(Beginning of Supplied records)
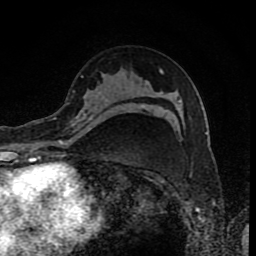
Breast MRI (dynamic contrast-enhanced), one axial slice; cropped to one breast; dynamic contrast-enhanced series, time point 2 of 8 at this slice position (early post-contrast); 1.5 T; TE 4.2 ms, TR 7 ms; 256 × 256 image matrix, field of view 155 × 155 mm. Female patient.
Outlined on this slice (semi-automatically segmented with operator editing):
- enhancing-tissue mask used for the functional tumour volume (all voxels passing the contrast-enhancement thresholds inside the analysis volume; usually the tumour): bounding box [x1, y1, x2, y2] px = [60, 115, 92, 142]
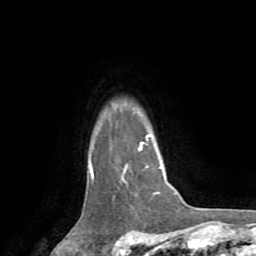
Breast MRI (dynamic contrast-enhanced), one axial slice. Position 63 of 72 along the scan axis. Cropped to one breast. Dynamic contrast-enhanced series, time point 2 of 8 at this slice position (early post-contrast). 1.5 T. TE 3.2 ms, TR 6.5 ms. 2.2 mm slice thickness. 256 × 256 image matrix. Female patient.
Outlined on this slice (semi-automatic segmentation, software-assisted and operator-edited):
- enhancing-tissue mask used for the functional tumour volume (all voxels passing the contrast-enhancement thresholds inside the analysis volume; usually the tumour): bounding box (x1, y1, x2, y2) in pixels: (90, 135, 161, 179)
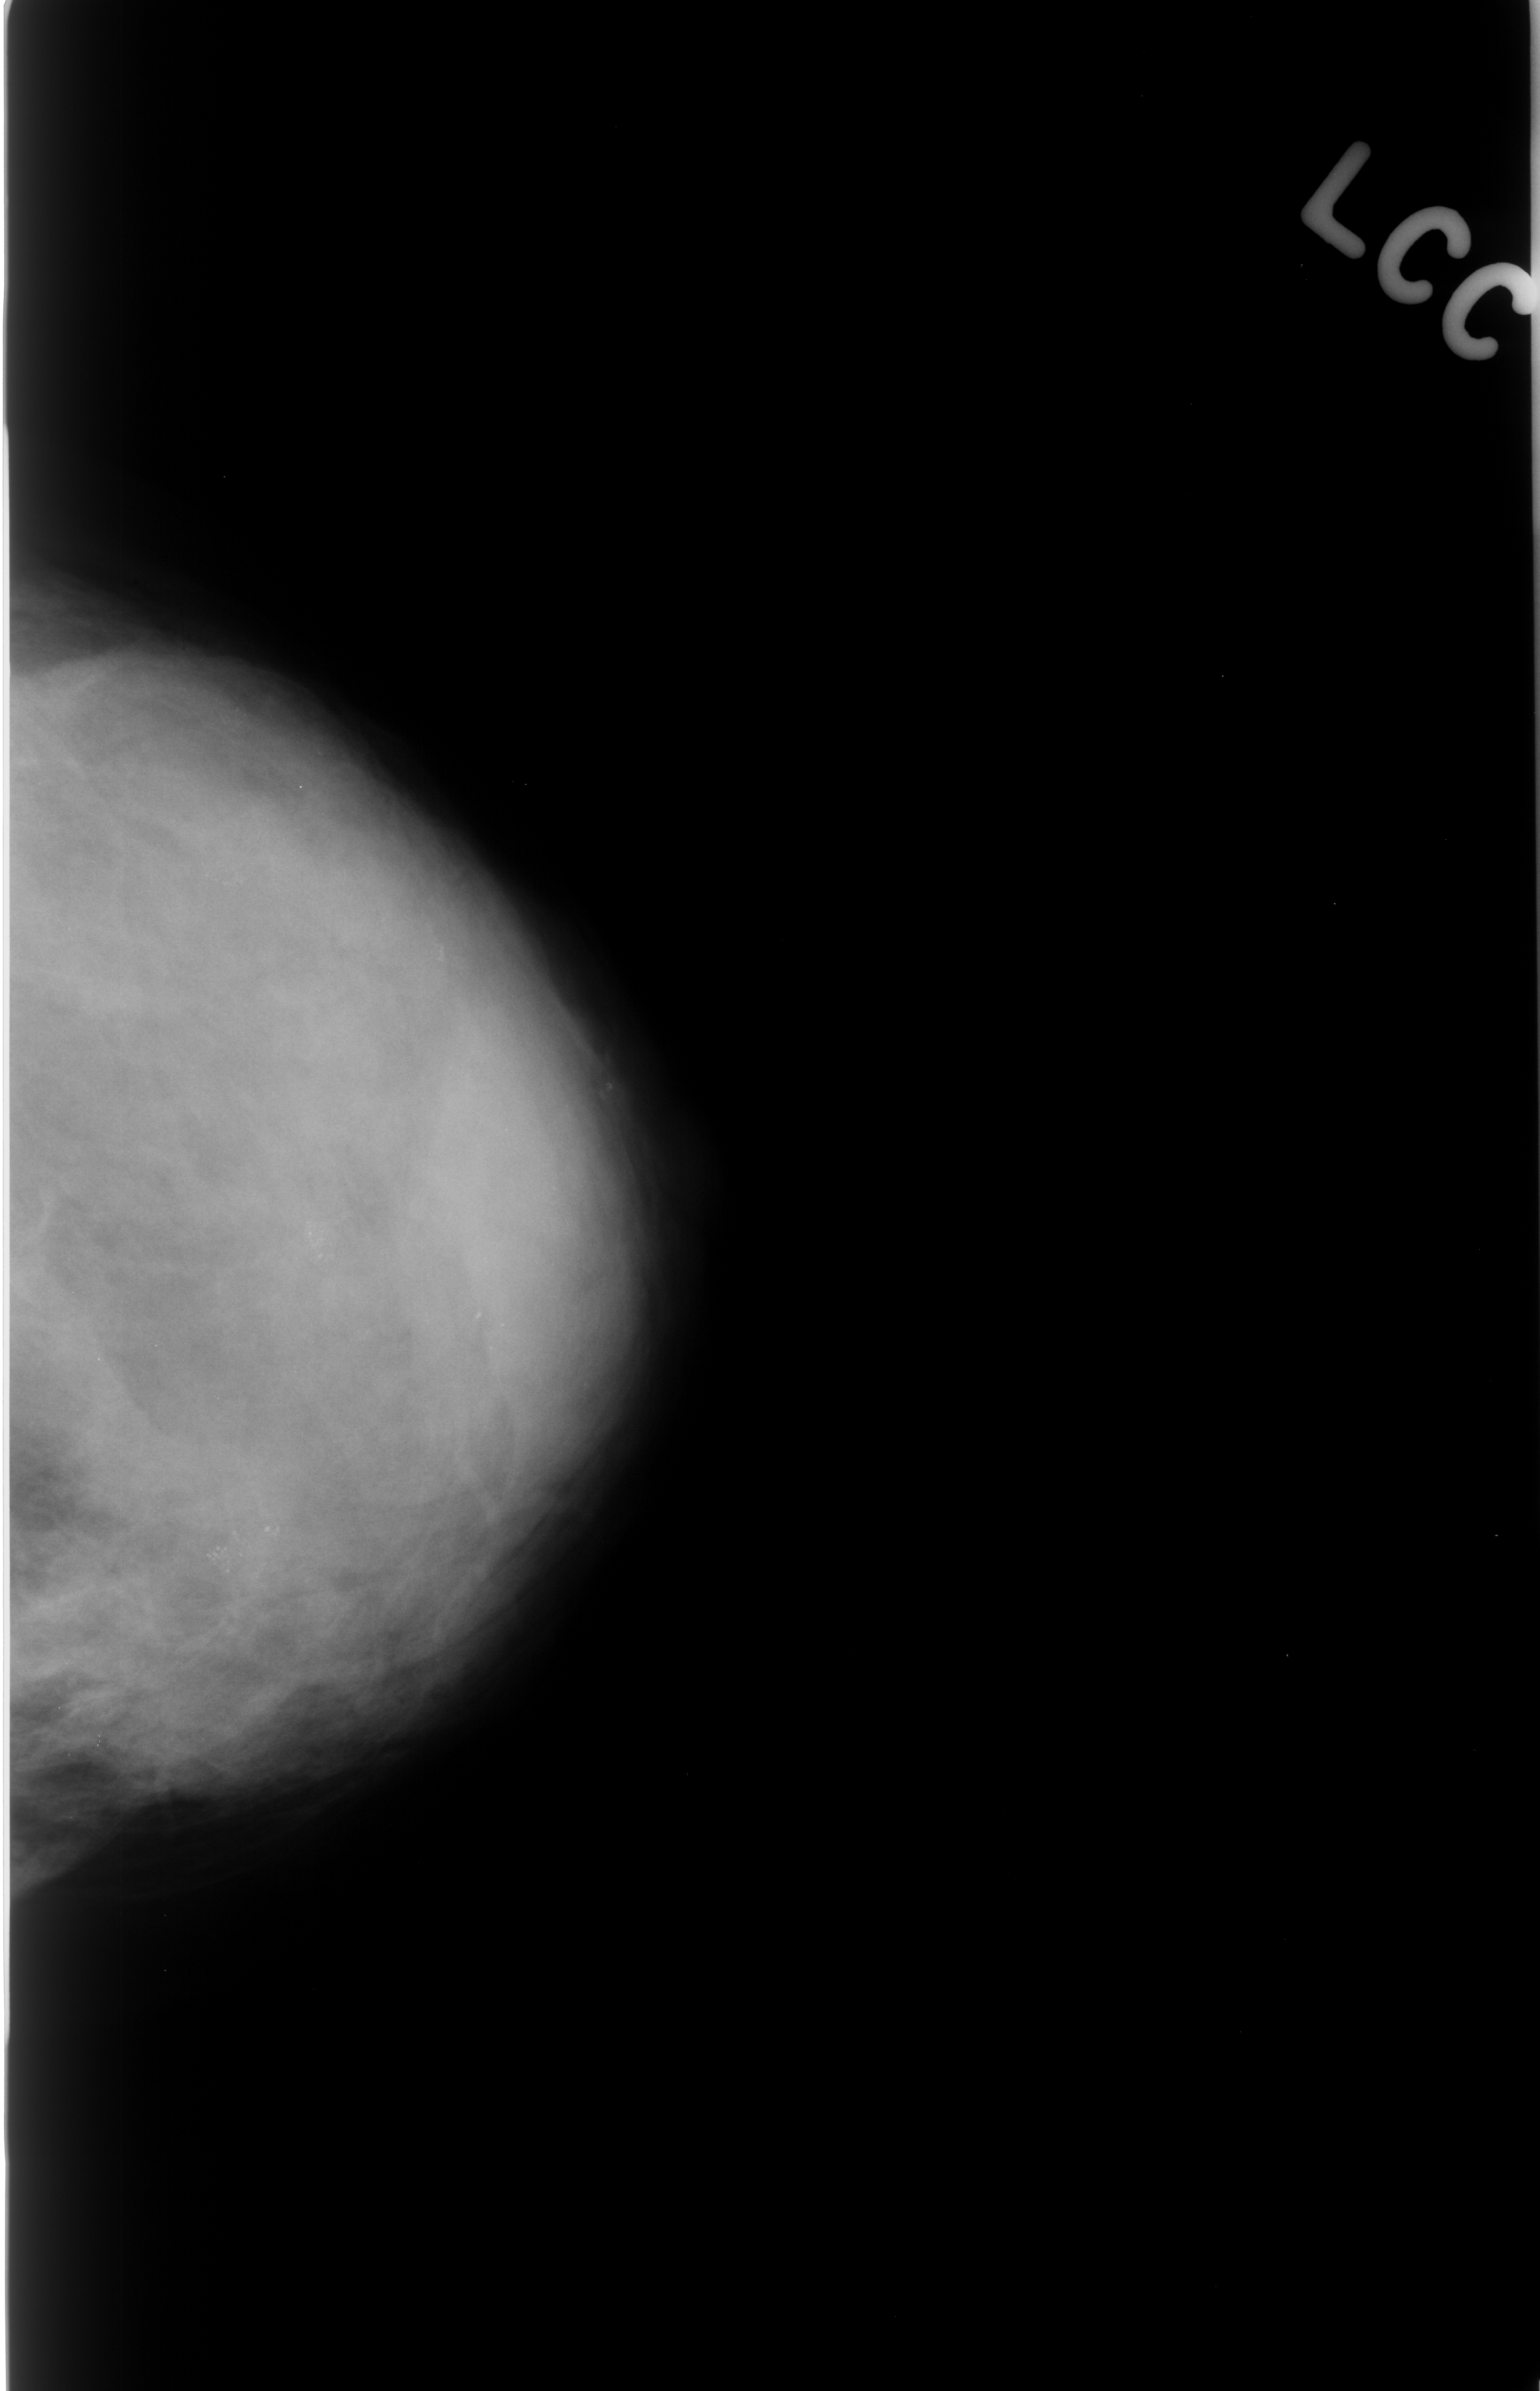
Digitized screen-film mammogram. Left breast. Craniocaudal (CC) view. BI-RADS breast density category 4 (scale 1–4). 1540 × 2391 image matrix.
Marked abnormalities (boxes around the expert regions of interest):
- Finding 1 of 2: calcifications, morphology pleomorphic, distribution clustered; BI-RADS assessment category 4; subtlety rating 4 on a 1 (subtle) to 5 (obvious) scale; pathology result (as recorded, not read from the image): benign: bounding box <73,1449,365,1741> (left, top, right, bottom; pixels)
- Finding 2 of 2: calcifications, morphology pleomorphic, distribution clustered; BI-RADS assessment category 4; pathology (as recorded): benign: <229,1158,370,1299>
(End of Supplied records)
■ Task description
From the entries above, give again exactly the lines running from the line with "Marked abnormalities (boxes" to the line with "- Finding 1"; include both of those lines.

■ Result below
Marked abnormalities (boxes around the expert regions of interest):
- Finding 1 of 2: calcifications, morphology pleomorphic, distribution clustered; BI-RADS assessment category 4; subtlety rating 4 on a 1 (subtle) to 5 (obvious) scale; pathology result (as recorded, not read from the image): benign: bounding box <73,1449,365,1741> (left, top, right, bottom; pixels)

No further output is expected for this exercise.